__Problem statement__
Using the data below, return all lines in which "layout" appears.

**** Data for analysis ****

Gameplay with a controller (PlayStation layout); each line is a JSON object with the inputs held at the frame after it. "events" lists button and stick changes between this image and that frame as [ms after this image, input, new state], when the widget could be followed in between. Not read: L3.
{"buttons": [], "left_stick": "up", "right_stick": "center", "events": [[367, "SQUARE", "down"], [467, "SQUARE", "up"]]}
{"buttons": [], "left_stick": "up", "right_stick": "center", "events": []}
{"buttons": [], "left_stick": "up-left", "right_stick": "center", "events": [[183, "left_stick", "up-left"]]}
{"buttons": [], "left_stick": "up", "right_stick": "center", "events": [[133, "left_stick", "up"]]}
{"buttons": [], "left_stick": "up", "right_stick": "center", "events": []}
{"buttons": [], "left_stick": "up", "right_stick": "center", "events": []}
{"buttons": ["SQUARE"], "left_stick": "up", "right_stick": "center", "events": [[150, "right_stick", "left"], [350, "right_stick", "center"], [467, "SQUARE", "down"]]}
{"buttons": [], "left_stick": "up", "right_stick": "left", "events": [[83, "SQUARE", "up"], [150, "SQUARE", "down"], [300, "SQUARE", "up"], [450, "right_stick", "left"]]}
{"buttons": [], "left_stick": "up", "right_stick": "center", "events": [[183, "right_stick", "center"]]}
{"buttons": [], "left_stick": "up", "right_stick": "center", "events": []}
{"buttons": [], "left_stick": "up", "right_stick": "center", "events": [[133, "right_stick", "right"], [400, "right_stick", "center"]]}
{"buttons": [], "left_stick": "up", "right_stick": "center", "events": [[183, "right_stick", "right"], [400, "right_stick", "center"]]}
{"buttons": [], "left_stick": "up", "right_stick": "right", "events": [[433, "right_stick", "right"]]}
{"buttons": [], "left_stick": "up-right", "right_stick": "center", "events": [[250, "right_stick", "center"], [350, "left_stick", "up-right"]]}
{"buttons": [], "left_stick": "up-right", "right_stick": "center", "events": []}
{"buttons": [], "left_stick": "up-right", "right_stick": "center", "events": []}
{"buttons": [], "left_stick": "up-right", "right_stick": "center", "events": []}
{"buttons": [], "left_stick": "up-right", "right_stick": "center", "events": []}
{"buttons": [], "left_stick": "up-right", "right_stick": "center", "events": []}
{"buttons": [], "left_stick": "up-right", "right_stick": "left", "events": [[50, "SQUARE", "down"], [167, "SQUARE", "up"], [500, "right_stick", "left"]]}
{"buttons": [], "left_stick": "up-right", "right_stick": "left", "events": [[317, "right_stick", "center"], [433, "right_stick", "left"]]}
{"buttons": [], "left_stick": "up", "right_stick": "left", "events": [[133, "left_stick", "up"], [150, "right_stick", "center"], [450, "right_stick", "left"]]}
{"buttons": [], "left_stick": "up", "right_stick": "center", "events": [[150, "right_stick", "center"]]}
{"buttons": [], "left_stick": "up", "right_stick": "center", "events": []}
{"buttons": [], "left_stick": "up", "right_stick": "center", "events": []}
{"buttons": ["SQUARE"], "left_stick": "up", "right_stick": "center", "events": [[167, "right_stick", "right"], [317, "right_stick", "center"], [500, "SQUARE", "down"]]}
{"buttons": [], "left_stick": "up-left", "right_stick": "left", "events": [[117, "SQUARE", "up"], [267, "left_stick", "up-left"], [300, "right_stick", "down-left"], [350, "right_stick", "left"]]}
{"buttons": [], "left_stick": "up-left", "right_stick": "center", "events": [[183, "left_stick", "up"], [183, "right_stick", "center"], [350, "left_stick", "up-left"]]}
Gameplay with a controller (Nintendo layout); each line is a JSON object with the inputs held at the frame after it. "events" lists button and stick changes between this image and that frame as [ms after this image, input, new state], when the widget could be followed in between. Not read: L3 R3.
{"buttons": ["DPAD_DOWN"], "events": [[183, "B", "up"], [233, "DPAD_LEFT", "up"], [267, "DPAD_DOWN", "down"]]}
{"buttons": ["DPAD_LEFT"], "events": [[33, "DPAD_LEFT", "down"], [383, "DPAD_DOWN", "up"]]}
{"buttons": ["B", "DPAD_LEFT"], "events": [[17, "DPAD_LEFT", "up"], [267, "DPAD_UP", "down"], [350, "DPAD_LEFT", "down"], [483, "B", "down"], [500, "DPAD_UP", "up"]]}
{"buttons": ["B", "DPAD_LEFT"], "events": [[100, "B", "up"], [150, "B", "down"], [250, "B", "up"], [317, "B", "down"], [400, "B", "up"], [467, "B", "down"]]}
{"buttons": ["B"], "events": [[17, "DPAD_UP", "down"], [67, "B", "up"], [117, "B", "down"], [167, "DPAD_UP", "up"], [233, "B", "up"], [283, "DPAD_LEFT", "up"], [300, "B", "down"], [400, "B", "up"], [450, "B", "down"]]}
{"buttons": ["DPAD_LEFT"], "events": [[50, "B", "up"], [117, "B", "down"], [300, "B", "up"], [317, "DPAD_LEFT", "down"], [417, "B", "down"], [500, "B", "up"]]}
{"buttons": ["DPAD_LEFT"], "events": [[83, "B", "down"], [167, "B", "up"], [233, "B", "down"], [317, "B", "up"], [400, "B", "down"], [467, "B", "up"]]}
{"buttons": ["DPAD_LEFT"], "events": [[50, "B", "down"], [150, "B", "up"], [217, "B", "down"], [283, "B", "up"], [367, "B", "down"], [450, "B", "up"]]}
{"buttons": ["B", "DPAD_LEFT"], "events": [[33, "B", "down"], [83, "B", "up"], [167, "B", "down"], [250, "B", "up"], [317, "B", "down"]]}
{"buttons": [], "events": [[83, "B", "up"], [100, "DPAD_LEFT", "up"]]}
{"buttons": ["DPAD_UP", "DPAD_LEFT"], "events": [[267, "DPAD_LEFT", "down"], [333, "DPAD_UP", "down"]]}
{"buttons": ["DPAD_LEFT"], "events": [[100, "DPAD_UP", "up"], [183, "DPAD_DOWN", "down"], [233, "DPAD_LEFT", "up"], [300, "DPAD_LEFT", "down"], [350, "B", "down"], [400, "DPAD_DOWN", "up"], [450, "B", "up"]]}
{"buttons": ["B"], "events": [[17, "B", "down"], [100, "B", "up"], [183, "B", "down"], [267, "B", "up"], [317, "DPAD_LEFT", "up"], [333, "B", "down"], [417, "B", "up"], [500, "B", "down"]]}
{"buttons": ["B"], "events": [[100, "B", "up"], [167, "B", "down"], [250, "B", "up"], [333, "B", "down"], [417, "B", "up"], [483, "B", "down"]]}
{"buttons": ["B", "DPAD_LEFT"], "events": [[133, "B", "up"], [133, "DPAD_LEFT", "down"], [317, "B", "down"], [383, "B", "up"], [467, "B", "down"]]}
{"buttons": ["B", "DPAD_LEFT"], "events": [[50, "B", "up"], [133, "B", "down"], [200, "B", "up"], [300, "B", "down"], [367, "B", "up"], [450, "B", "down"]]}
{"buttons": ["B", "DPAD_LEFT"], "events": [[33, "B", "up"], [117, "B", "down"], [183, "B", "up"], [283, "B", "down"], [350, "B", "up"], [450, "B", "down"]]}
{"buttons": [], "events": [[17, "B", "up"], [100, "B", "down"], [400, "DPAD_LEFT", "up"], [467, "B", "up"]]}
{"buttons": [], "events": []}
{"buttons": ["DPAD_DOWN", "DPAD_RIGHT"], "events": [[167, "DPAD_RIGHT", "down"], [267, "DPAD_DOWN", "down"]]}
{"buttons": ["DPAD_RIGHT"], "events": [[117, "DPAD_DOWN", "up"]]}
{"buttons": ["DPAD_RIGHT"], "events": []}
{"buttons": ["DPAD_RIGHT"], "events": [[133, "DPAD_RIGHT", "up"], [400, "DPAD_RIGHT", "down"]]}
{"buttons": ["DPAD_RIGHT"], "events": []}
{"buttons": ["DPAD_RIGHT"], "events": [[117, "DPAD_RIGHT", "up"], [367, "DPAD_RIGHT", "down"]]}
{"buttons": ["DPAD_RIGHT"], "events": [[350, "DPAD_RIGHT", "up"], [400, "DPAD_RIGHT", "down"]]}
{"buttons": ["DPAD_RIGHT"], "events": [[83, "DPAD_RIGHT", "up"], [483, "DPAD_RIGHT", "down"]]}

****

__Problem solution__
Gameplay with a controller (PlayStation layout); each line is a JSON object with the inputs held at the frame after it. "events" lists button and stick changes between this image and that frame as [ms after this image, input, new state], when the widget could be followed in between. Not read: L3.
Gameplay with a controller (Nintendo layout); each line is a JSON object with the inputs held at the frame after it. "events" lists button and stick changes between this image and that frame as [ms after this image, input, new state], when the widget could be followed in between. Not read: L3 R3.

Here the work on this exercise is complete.